=== Begin Enclosure ===
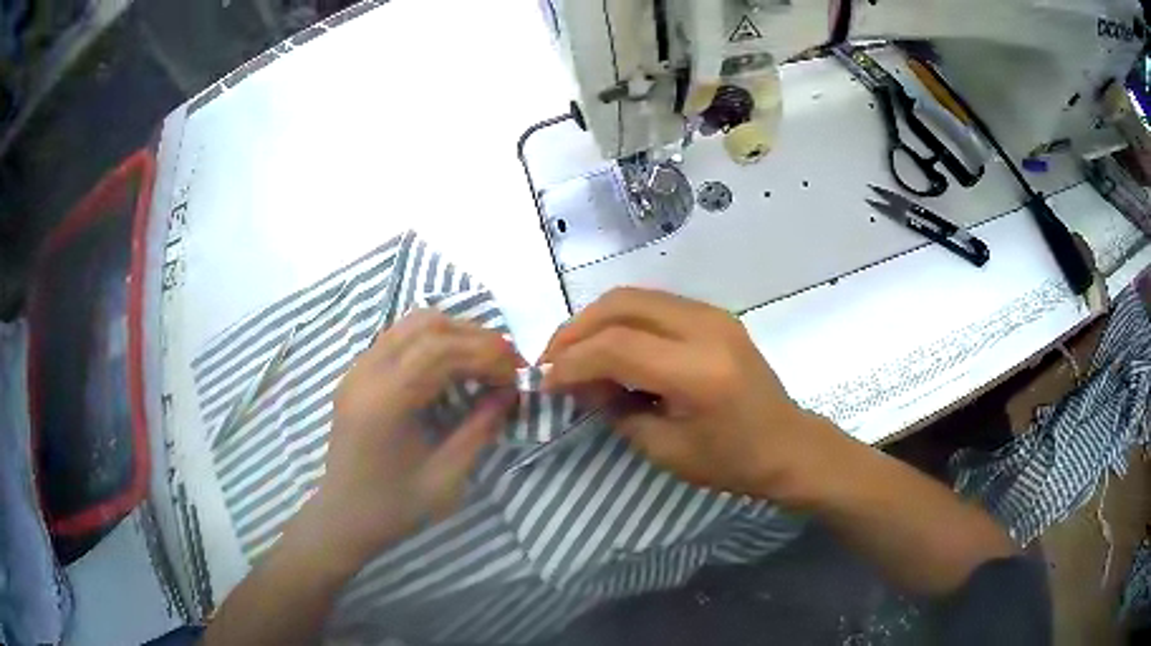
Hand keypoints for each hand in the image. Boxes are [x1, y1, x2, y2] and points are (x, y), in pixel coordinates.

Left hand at [293, 309, 518, 565]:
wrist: (345, 517)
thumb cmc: (395, 506)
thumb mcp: (447, 478)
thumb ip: (479, 429)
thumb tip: (509, 392)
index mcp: (385, 401)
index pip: (441, 351)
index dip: (486, 354)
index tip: (517, 375)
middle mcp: (367, 372)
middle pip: (427, 326)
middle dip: (475, 337)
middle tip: (507, 364)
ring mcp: (358, 368)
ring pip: (412, 324)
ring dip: (455, 333)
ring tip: (484, 360)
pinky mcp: (358, 373)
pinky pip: (399, 337)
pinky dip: (433, 340)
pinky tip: (452, 365)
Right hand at [541, 288, 840, 500]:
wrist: (787, 444)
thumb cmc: (731, 461)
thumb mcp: (665, 450)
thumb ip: (616, 410)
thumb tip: (581, 383)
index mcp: (698, 371)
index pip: (617, 347)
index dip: (571, 361)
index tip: (545, 382)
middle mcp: (706, 328)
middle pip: (621, 305)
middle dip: (575, 330)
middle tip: (551, 360)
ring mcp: (712, 314)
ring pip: (634, 296)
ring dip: (595, 321)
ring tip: (573, 353)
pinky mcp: (713, 314)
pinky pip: (653, 304)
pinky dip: (621, 320)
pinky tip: (609, 347)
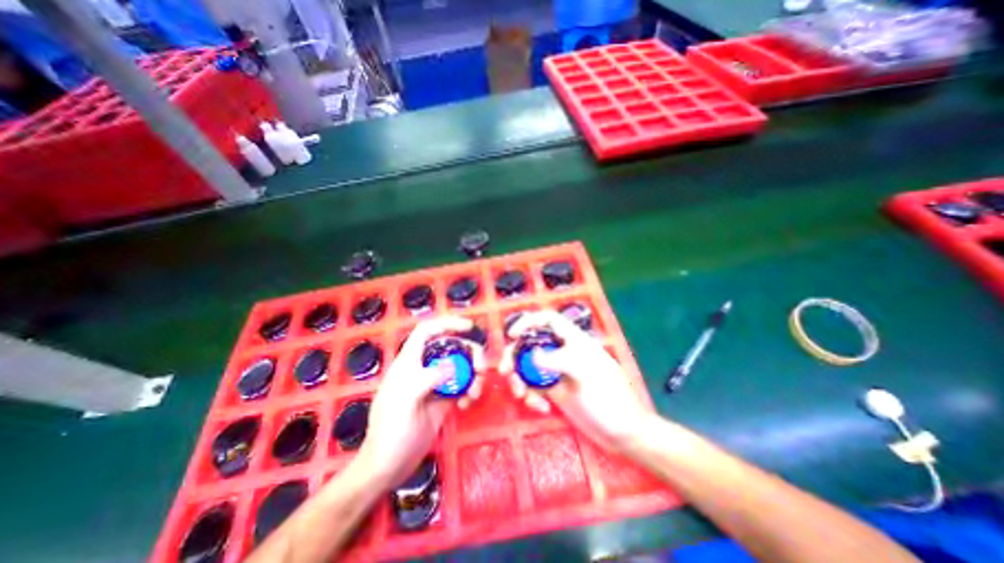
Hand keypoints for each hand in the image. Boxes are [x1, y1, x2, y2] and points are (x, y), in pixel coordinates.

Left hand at [353, 318, 486, 488]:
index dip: (447, 324)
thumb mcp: (406, 400)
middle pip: (451, 347)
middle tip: (480, 368)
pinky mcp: (444, 400)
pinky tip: (467, 403)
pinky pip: (463, 386)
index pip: (427, 331)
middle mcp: (424, 368)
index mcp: (409, 362)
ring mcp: (435, 384)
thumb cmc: (390, 430)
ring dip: (473, 374)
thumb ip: (429, 377)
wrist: (388, 466)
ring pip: (460, 366)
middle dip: (469, 353)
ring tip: (475, 391)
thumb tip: (455, 366)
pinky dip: (470, 390)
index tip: (468, 328)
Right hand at [500, 311, 651, 455]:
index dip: (529, 322)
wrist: (623, 432)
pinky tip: (541, 408)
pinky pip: (534, 387)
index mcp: (574, 340)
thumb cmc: (609, 397)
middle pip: (531, 343)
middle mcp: (563, 352)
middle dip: (515, 356)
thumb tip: (531, 356)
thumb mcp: (585, 374)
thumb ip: (557, 361)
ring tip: (522, 397)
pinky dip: (531, 395)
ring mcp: (557, 372)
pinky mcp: (555, 391)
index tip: (512, 335)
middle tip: (505, 372)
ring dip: (520, 379)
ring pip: (528, 366)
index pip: (548, 320)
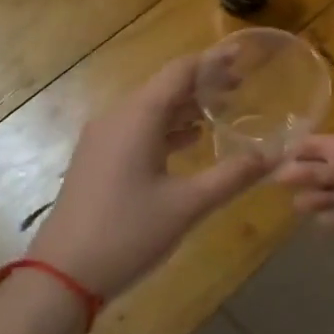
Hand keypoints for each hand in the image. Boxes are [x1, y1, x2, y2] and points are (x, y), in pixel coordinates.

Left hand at [28, 57, 273, 299]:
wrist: (60, 277)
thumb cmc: (126, 234)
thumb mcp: (187, 206)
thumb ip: (232, 176)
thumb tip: (274, 156)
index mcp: (138, 118)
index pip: (180, 72)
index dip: (212, 61)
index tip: (242, 55)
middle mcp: (118, 118)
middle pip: (165, 87)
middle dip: (203, 83)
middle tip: (241, 85)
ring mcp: (103, 139)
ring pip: (151, 108)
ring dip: (186, 106)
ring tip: (223, 109)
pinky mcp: (98, 160)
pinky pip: (138, 129)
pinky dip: (167, 127)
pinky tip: (190, 140)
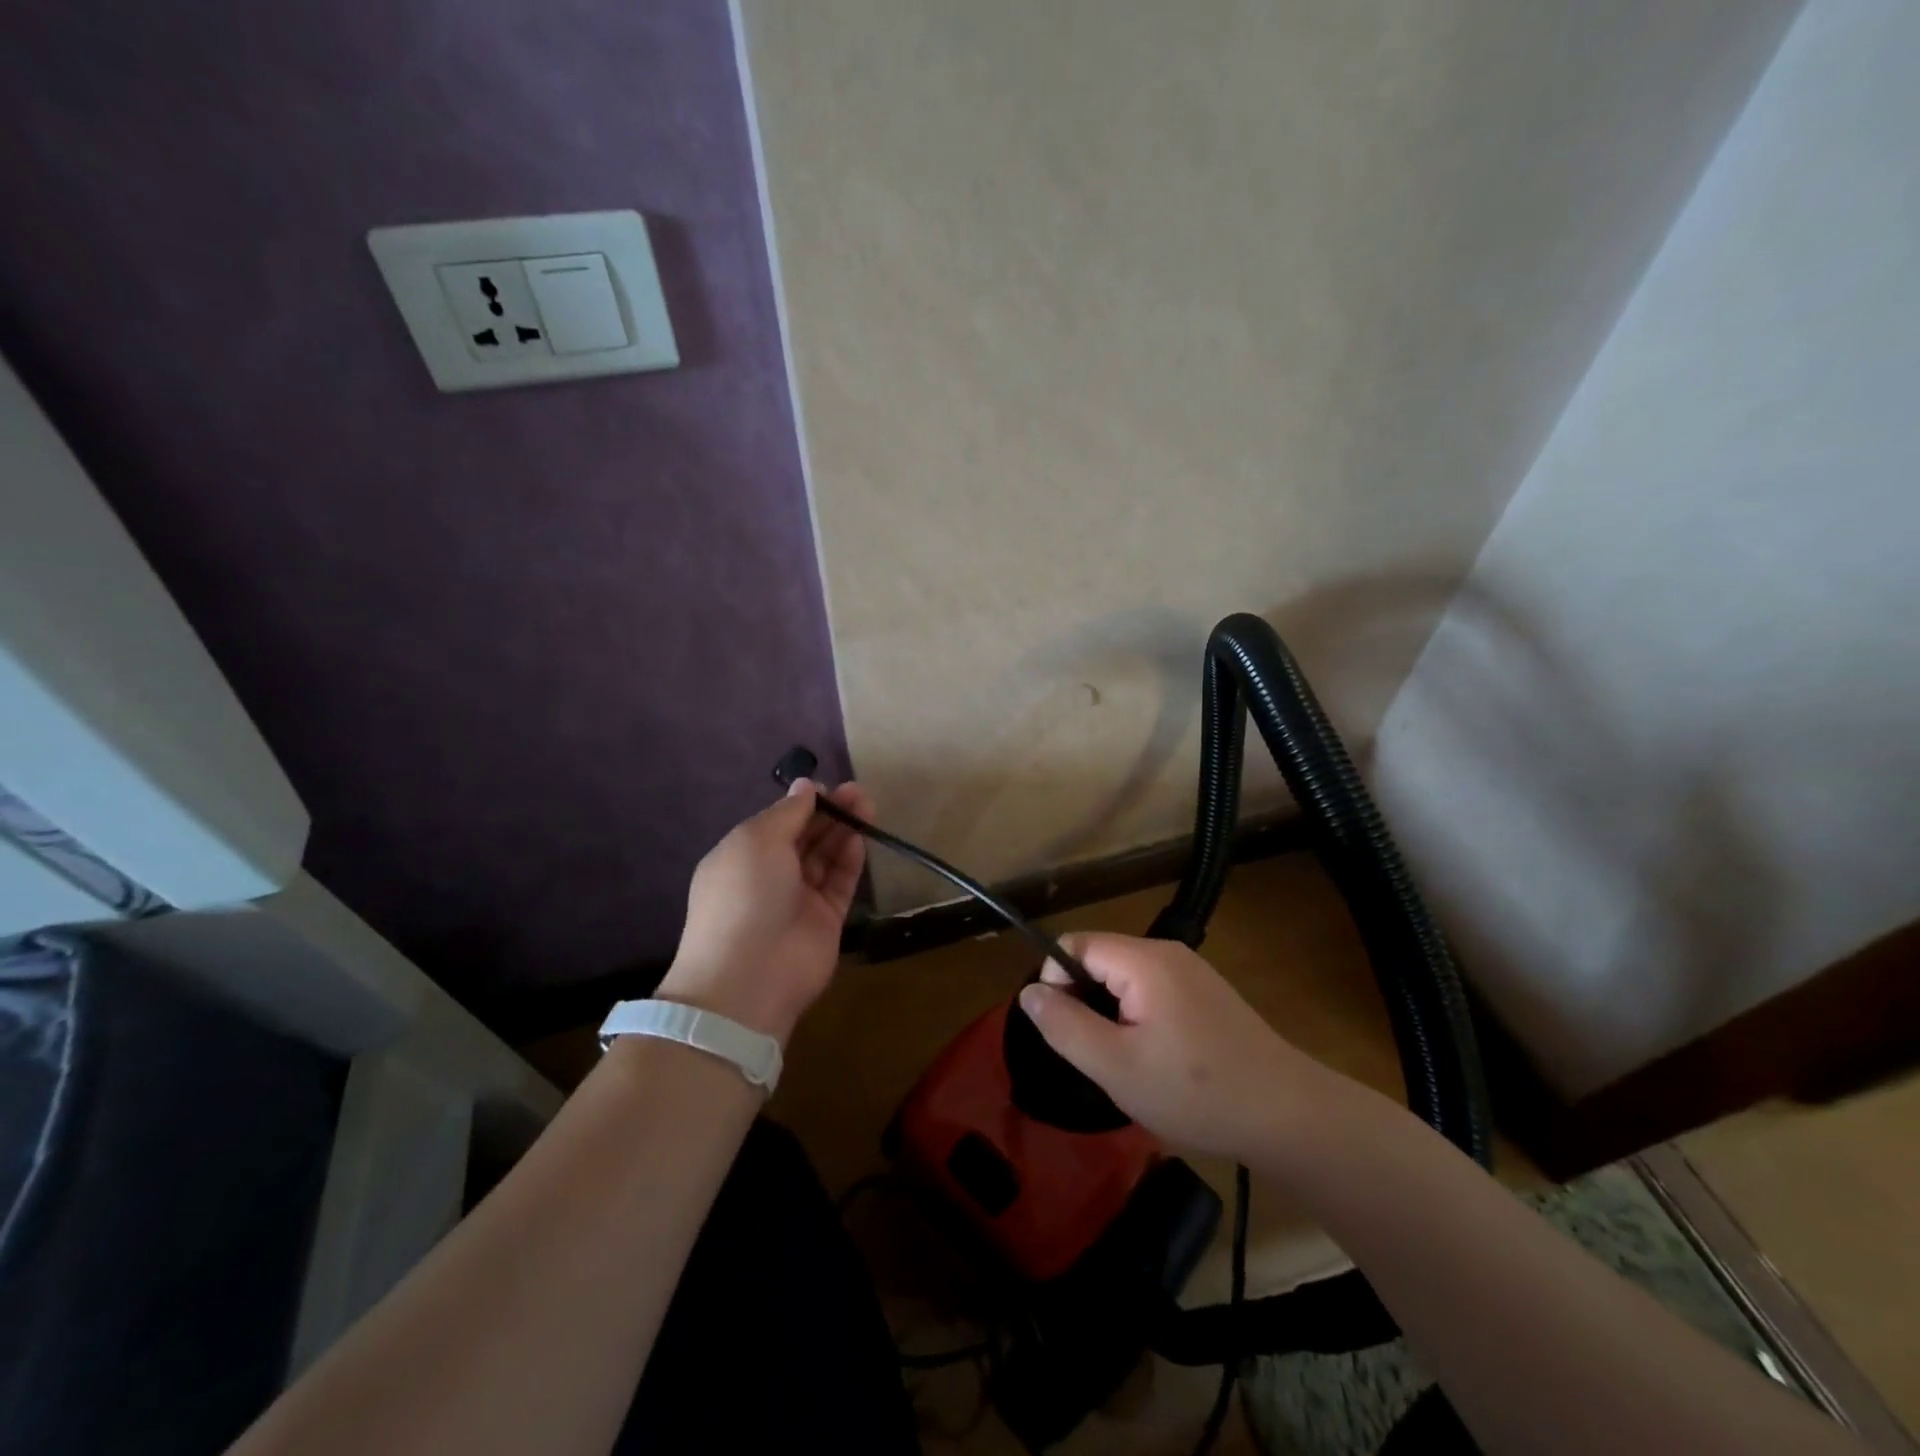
=== End Enclosure ===
#### Exercise:
Beginning with the line holding "wrist: (388, 466)" and ending with the line holding "pinky pip: (534, 387)", write out the stretch of material above exactly; add no further lines.

#### Response box:
wrist: (388, 466)
ring pip: (460, 366)
middle dip: (469, 353)
ring tip: (475, 391)
thumb tip: (455, 366)
pinky dip: (470, 390)
index tip: (468, 328)
Right hand at [500, 311, 651, 455]:
index dip: (529, 322)
wrist: (623, 432)
pinky tip: (541, 408)
pinky pip: (534, 387)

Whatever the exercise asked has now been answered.